# UK Bank but living in Spain



## nearly (Jul 28, 2015)

Hi,
Can someone advise, if i am living in Spain full time and have a spanish bank account, but also have a UK bank account for spending when i visit, how do i get on with not having an address in UK for bank to link account to and tax purposes.

Thanks
Neil


----------



## baldilocks (Mar 7, 2010)

nearly said:


> Hi,
> Can someone advise, if i am living in Spain full time and have a spanish bank account, but also have a UK bank account for spending when i visit, how do i get on with not having an address in UK for bank to link account to and tax purposes.
> 
> Thanks
> Neil


Most UK banks will allow you to keep an existing UK bank account open when you move to Spain BUT, you can't open new account without a UK address. I have a Spanish account into which my OAP is paid direct but I also have a couple of piddly little occupational pensions that it would cost more than they are worth to transfer/have paid into a Spanish account so I leave them in a UK account to pay for purchases in UK (Amazon, e-bay, Boots, etc) and occasionally transfer a lump sum to Spain.


----------



## nearly (Jul 28, 2015)

baldilocks said:


> Most UK banks will allow you to keep an existing UK bank account open when you move to Spain BUT, you can't open new account without a UK address. I have a Spanish account into which my OAP is paid direct but I also have a couple of piddly little occupational pensions that it would cost more than they are worth to transfer/have paid into a Spanish account so I leave them in a UK account to pay for purchases in UK (Amazon, e-bay, Boots, etc) and occasionally transfer a lump sum to Spain.

* _The data_

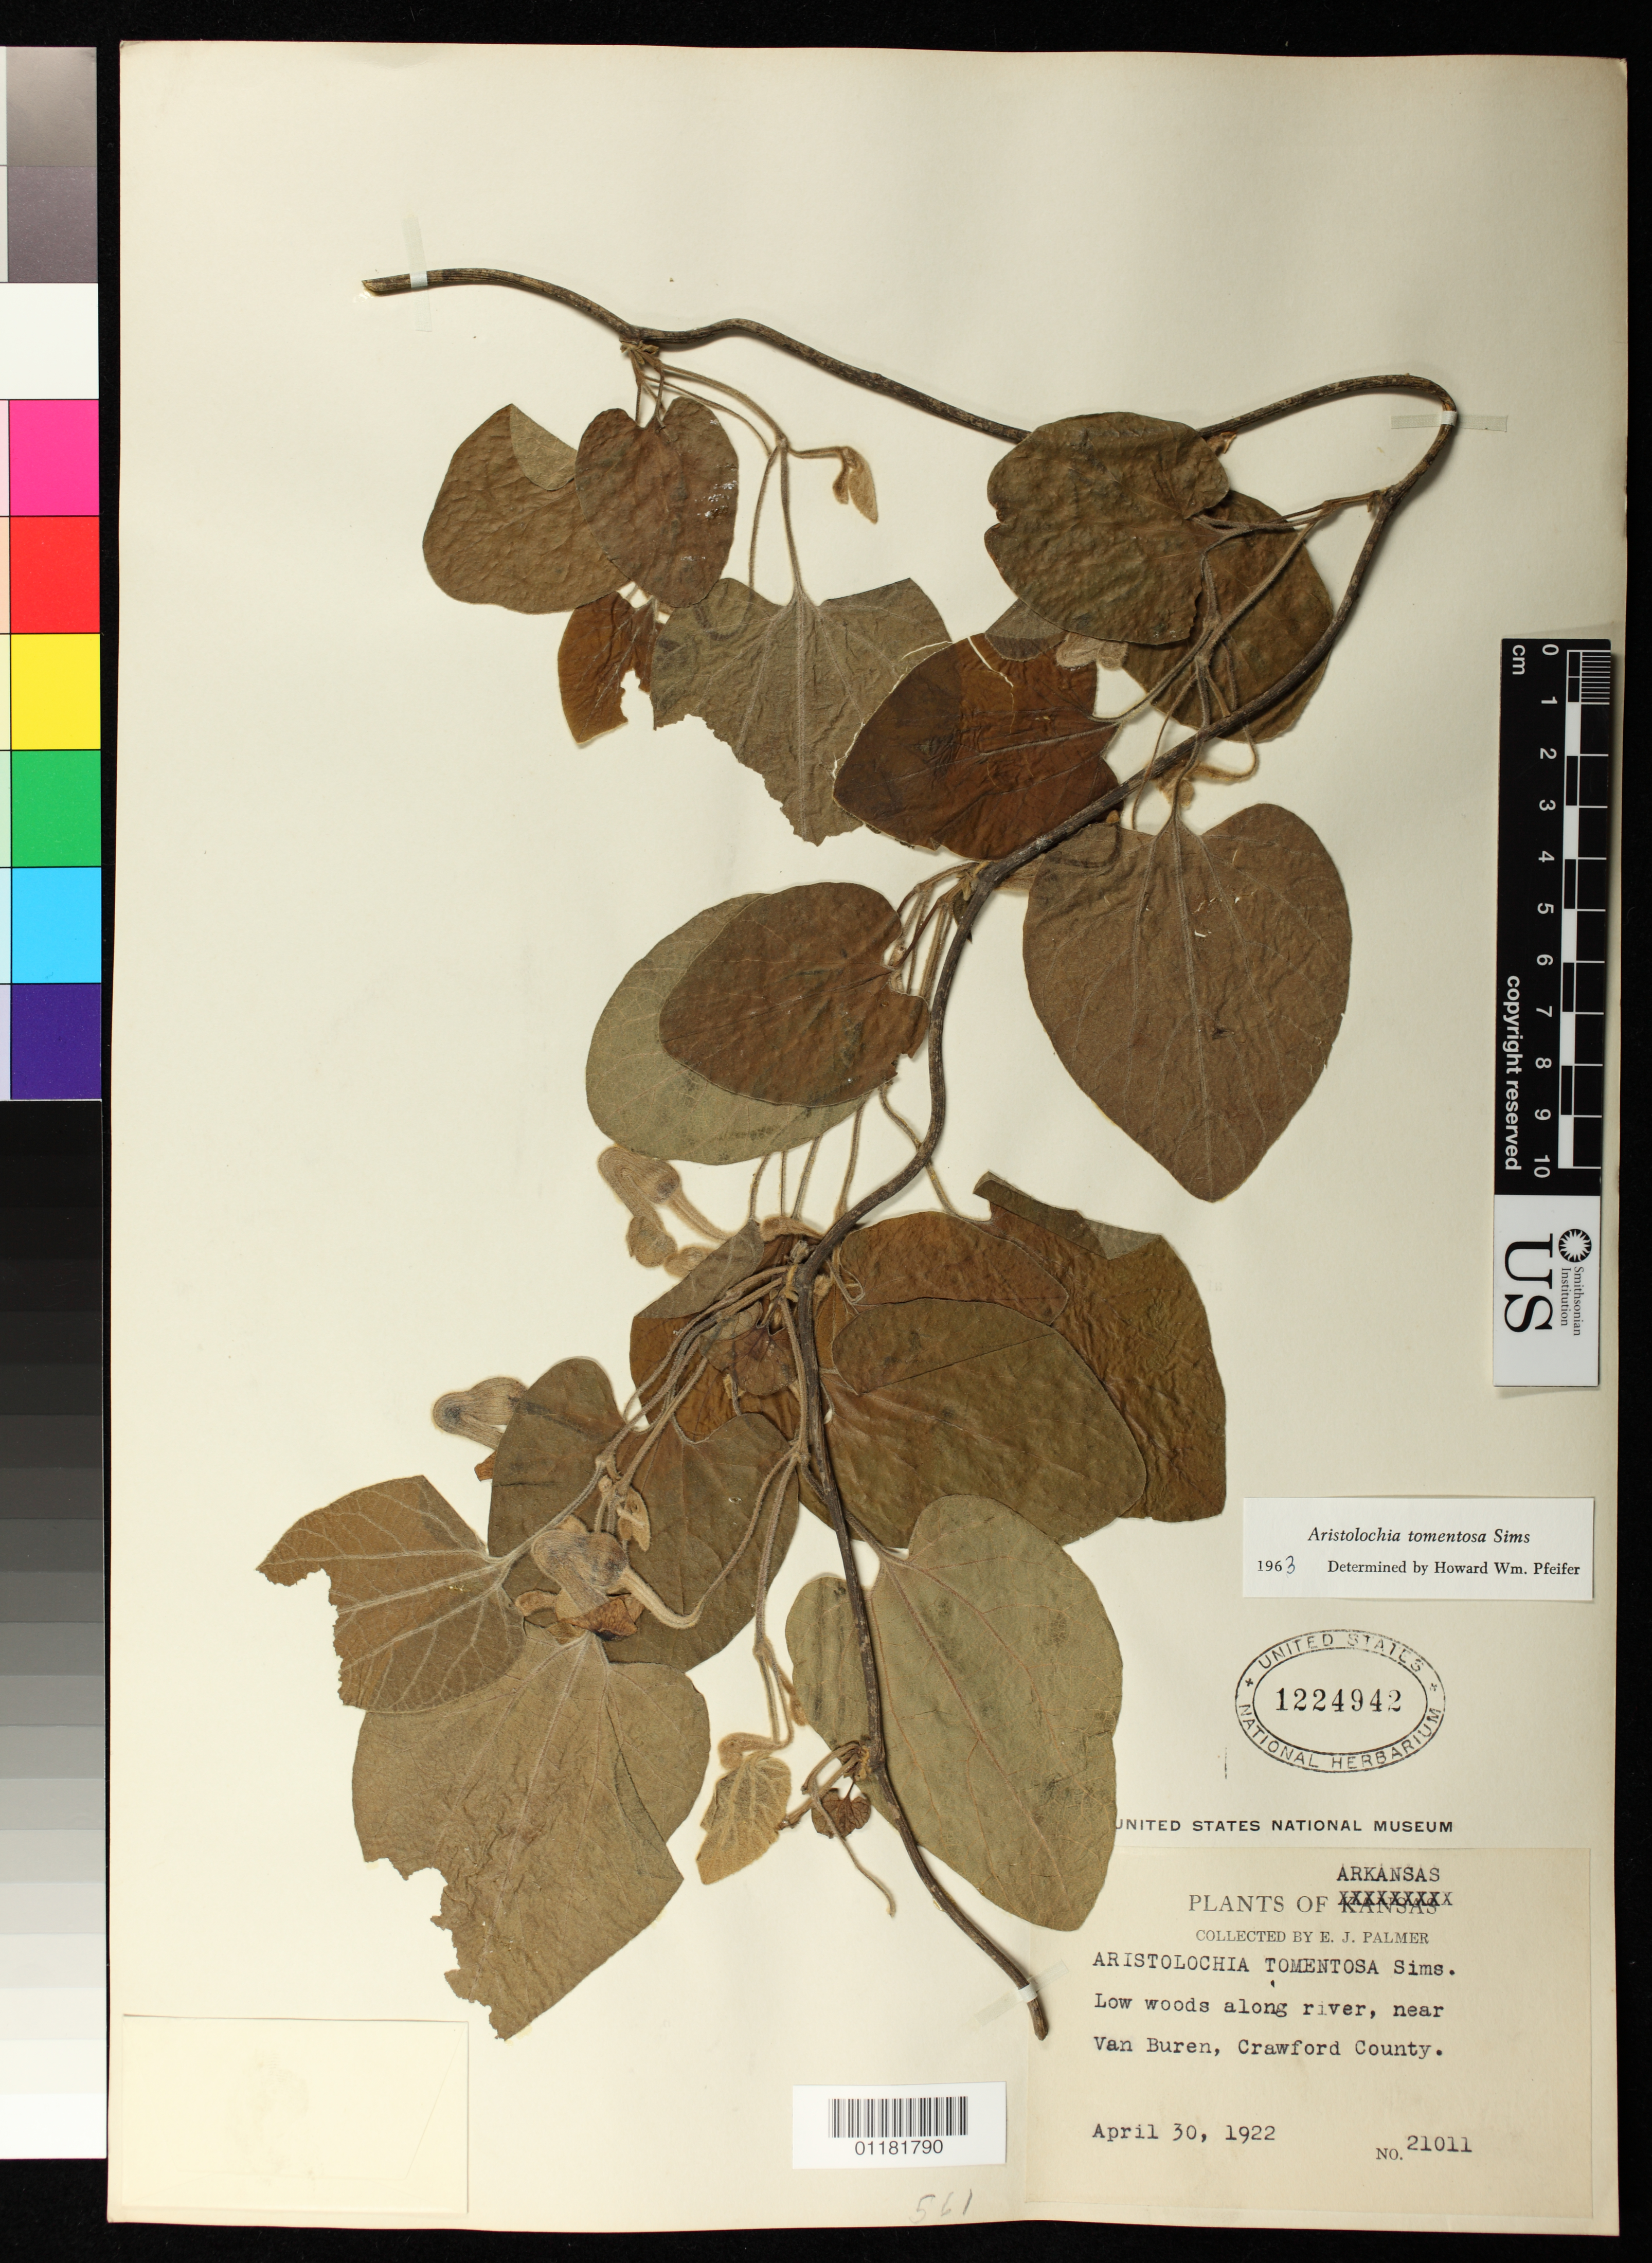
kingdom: Plantae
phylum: Tracheophyta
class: Magnoliopsida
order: Piperales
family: Aristolochiaceae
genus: Aristolochia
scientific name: Aristolochia tomentosa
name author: Sims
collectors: E. J. Palmer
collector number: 21011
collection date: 1922-04-30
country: United States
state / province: Arkansas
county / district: Crawford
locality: Low woods along river, near Van Buren, Crawford County.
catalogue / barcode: US 1224942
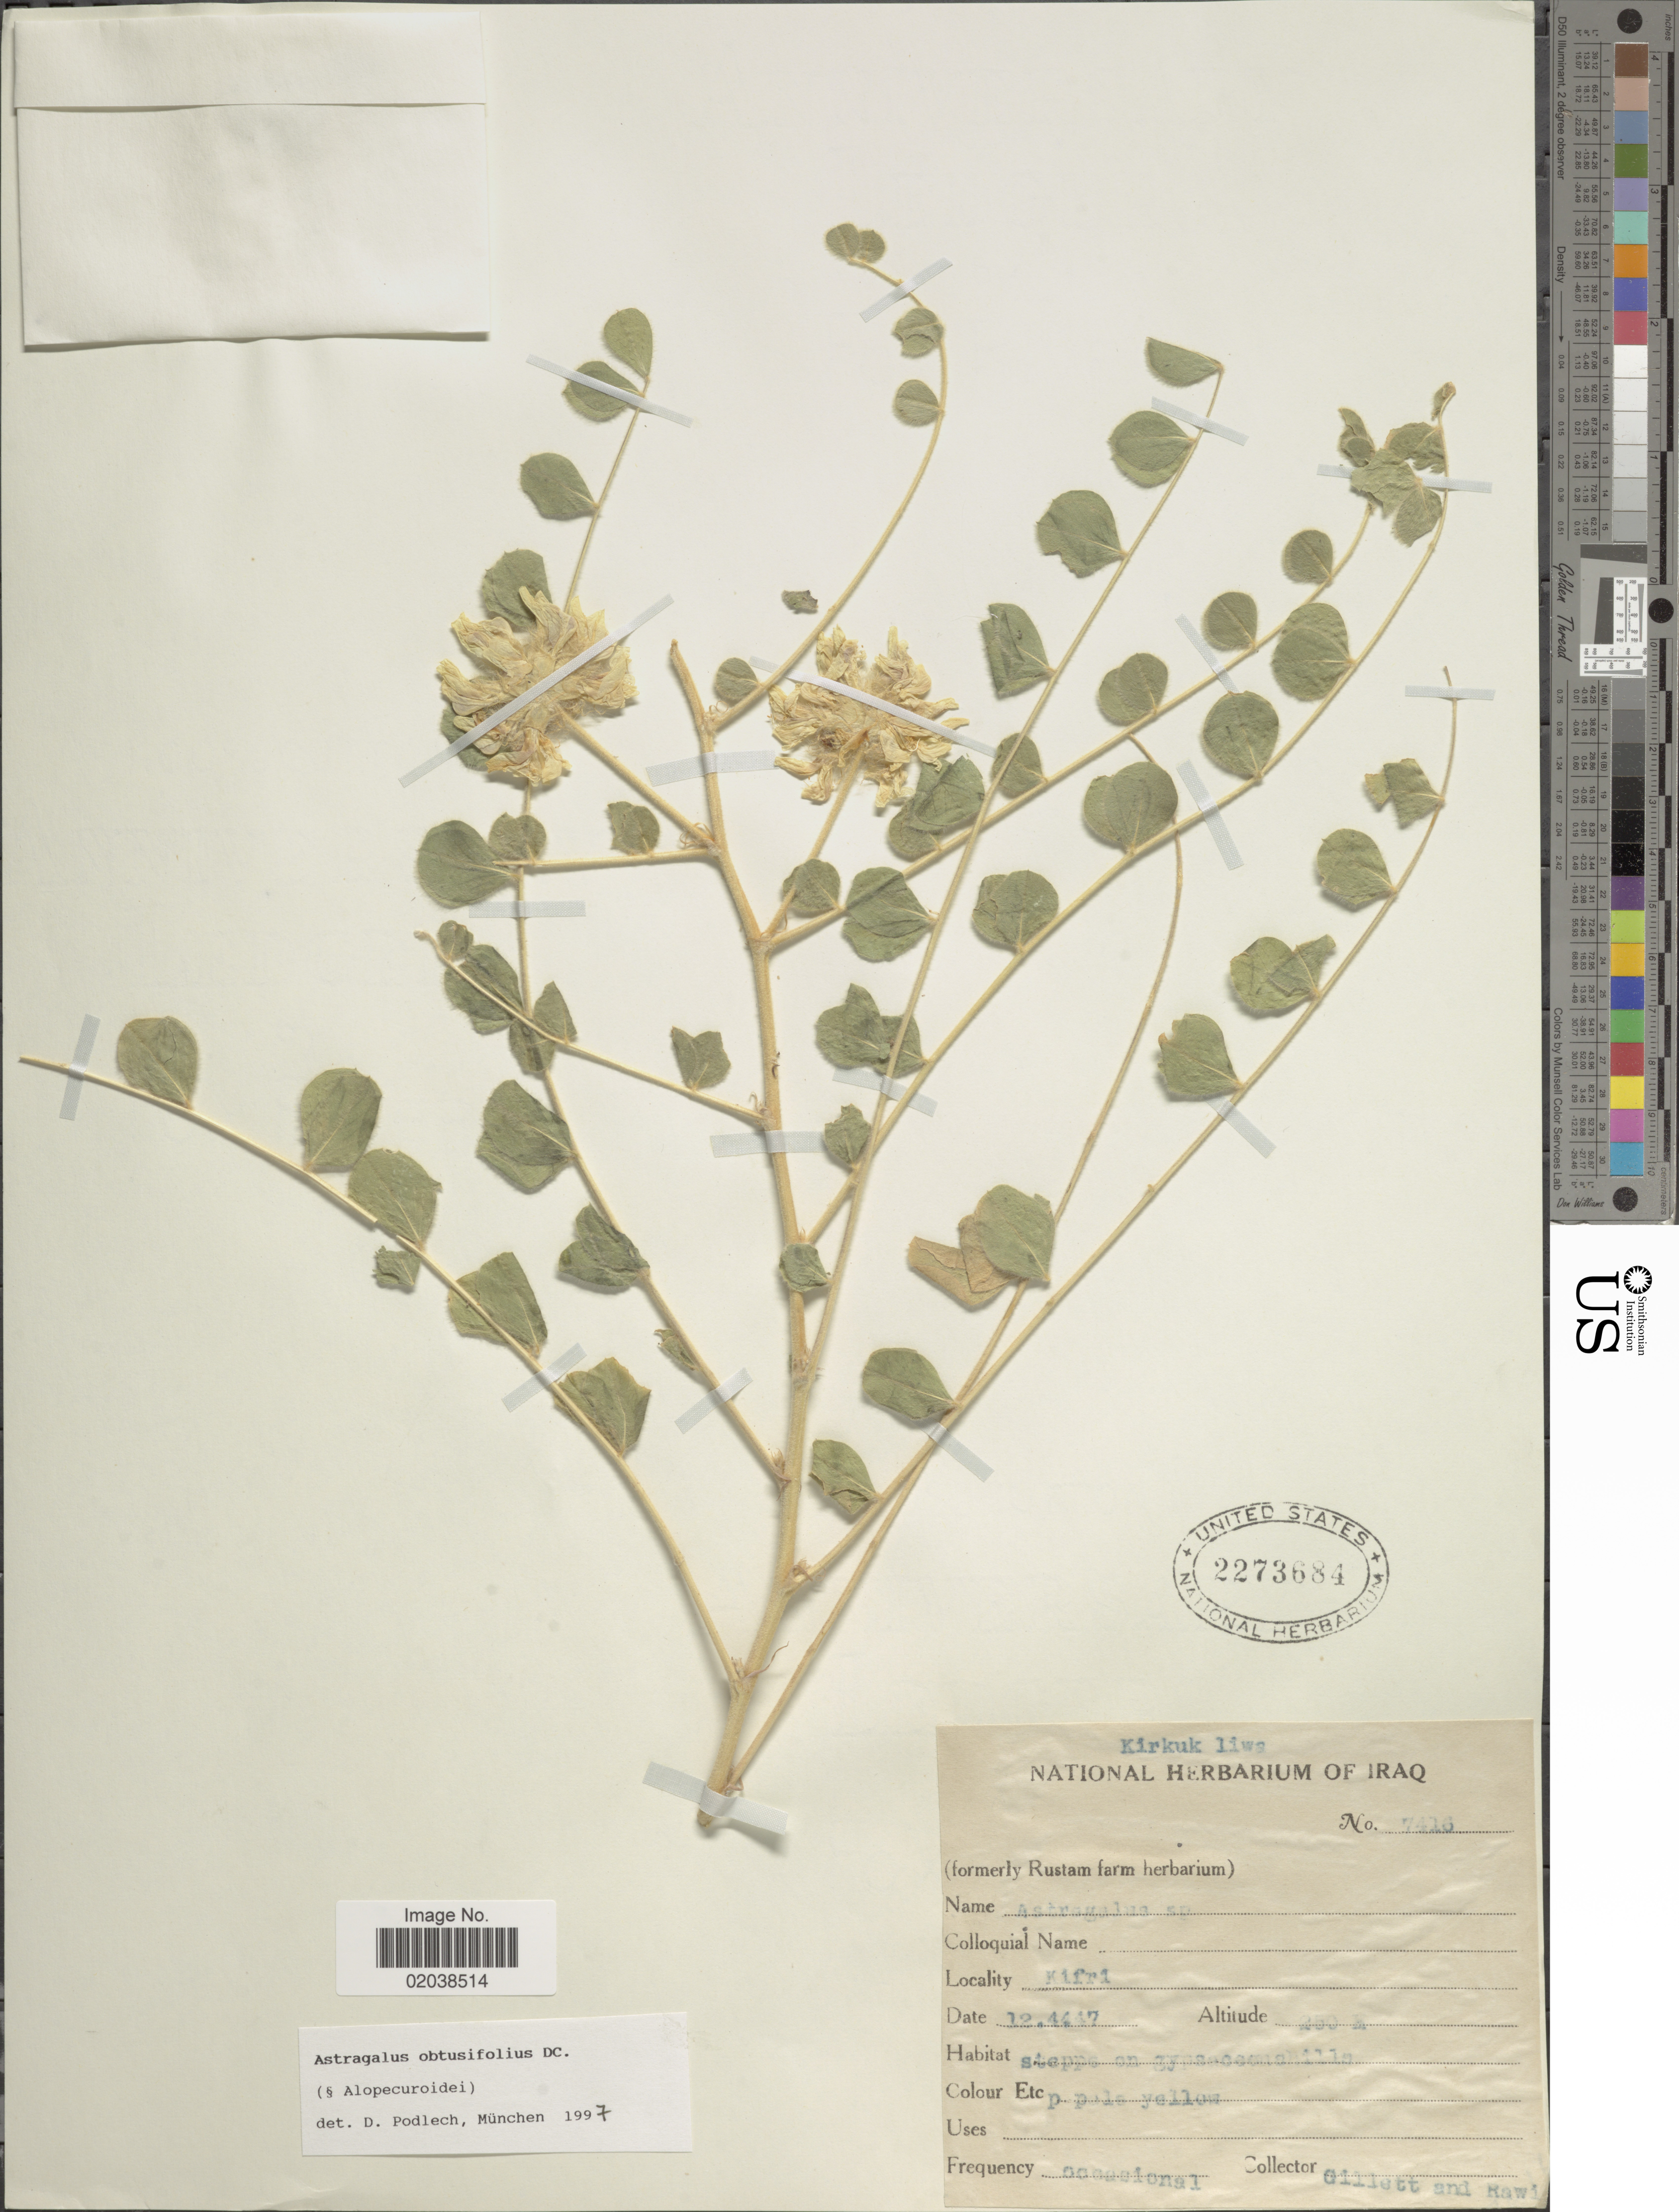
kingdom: Plantae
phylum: Tracheophyta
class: Magnoliopsida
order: Fabales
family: Fabaceae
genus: Astragalus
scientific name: Astragalus obtusifolius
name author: DC.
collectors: Gillett, -- & -. Rawi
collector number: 7416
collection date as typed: Transcribed d/m/y: 12/4/47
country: Iraq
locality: Kifri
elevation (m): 250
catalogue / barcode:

* _Tasks to carry out_
1. In the forum thread, what does the reply say you cannot do at a UK bank without a UK address?
2. Transcribe every line of both records word for word, omitting the two picture lines.

* _Solutions per task_
1. You cannot open a new account.

2.
kingdom: Plantae
phylum: Tracheophyta
class: Magnoliopsida
order: Piperales
family: Aristolochiaceae
genus: Aristolochia
scientific name: Aristolochia tomentosa
name author: Sims
collectors: E. J. Palmer
collector number: 21011
collection date: 1922-04-30
country: United States
state / province: Arkansas
county / district: Crawford
locality: Low woods along river, near Van Buren, Crawford County.
catalogue / barcode: US 1224942
kingdom: Plantae
phylum: Tracheophyta
class: Magnoliopsida
order: Fabales
family: Fabaceae
genus: Astragalus
scientific name: Astragalus obtusifolius
name author: DC.
collectors: Gillett, -- & -. Rawi
collector number: 7416
collection date as typed: Transcribed d/m/y: 12/4/47
country: Iraq
locality: Kifri
elevation (m): 250
catalogue / barcode:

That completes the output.